Siegurt wrote:This pretty much works:
- Code:
@echo off
"crawl.exe"
for /F %%i in ('dir /B /O:-D "morgue\morgue*.txt"') do (
call :open "%%i"
exit /B 0
)
:open
start "dummy" "morgue\%~1"
exit /B 0
Drop that into a batch (whatever.bat) file in your crawl directory and run it to open crawl. It should open the most recent morgue file when crawl closes. You may have to adjust the crawl morgue directory (If it's not a subfolder of wherever crawl is installed) and this calls 'crawl.exe' which on my system is the console version of crawl.
Could be improved by storing the latest modification time found in the morgue directory, then opening each of the files that are newer than that (avoiding the 'I didn't really care about that character, I wanted the other one that died this session' problem)

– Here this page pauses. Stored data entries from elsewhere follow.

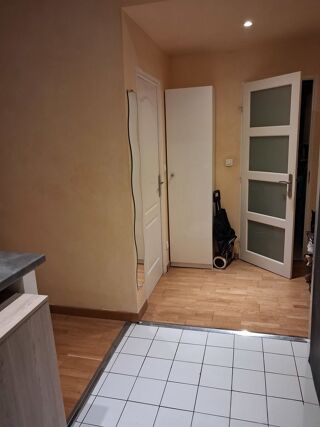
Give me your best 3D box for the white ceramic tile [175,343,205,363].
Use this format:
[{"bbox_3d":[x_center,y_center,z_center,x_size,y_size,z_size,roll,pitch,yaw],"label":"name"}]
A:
[{"bbox_3d":[0.222,1.013,2.415,0.200,0.010,0.200,1,15,14],"label":"white ceramic tile"}]

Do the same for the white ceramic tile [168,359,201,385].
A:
[{"bbox_3d":[0.174,1.075,2.247,0.200,0.010,0.200,1,15,14],"label":"white ceramic tile"}]

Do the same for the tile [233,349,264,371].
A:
[{"bbox_3d":[0.615,1.022,2.316,0.200,0.010,0.200,1,15,14],"label":"tile"}]

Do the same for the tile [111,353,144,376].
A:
[{"bbox_3d":[-0.224,1.060,2.331,0.201,0.010,0.201,1,15,14],"label":"tile"}]

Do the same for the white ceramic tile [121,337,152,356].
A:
[{"bbox_3d":[-0.172,1.016,2.542,0.200,0.010,0.200,1,15,14],"label":"white ceramic tile"}]

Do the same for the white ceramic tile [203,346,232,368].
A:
[{"bbox_3d":[0.419,1.018,2.366,0.200,0.010,0.200,1,15,14],"label":"white ceramic tile"}]

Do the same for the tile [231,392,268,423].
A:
[{"bbox_3d":[0.517,1.125,1.936,0.200,0.010,0.200,1,15,14],"label":"tile"}]

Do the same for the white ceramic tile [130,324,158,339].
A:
[{"bbox_3d":[-0.126,0.956,2.692,0.200,0.010,0.175,1,15,14],"label":"white ceramic tile"}]

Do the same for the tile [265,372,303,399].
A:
[{"bbox_3d":[0.763,1.078,2.077,0.200,0.010,0.200,1,15,14],"label":"tile"}]

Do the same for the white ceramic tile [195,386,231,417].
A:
[{"bbox_3d":[0.319,1.123,1.988,0.201,0.010,0.201,1,15,14],"label":"white ceramic tile"}]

Yet another approach, if you have Python installed, is this:
- Code:
#!/usr/bin/python
#
# The above is required for identification, even on Windows, IIRC.
#
# Ctrl+C or Ctrl+D to exit.
#
import sys, os, time
import glob
from subprocess import call
last_files=set(glob.glob('morgue\\morgue*.txt'))
while 1:
these_files = set(glob.glob('morgue\\morgue*.txt'))
diff = these_files.difference(last_files)
if diff:
for d in diff:
call(['start','dummy',d])
last_files=these_files
time.sleep(15) # 15s between scans.
Which is admittedly inefficient with its repeated rescans, but will detect and open each new morgue as-it-happens, rather than at the end of each session.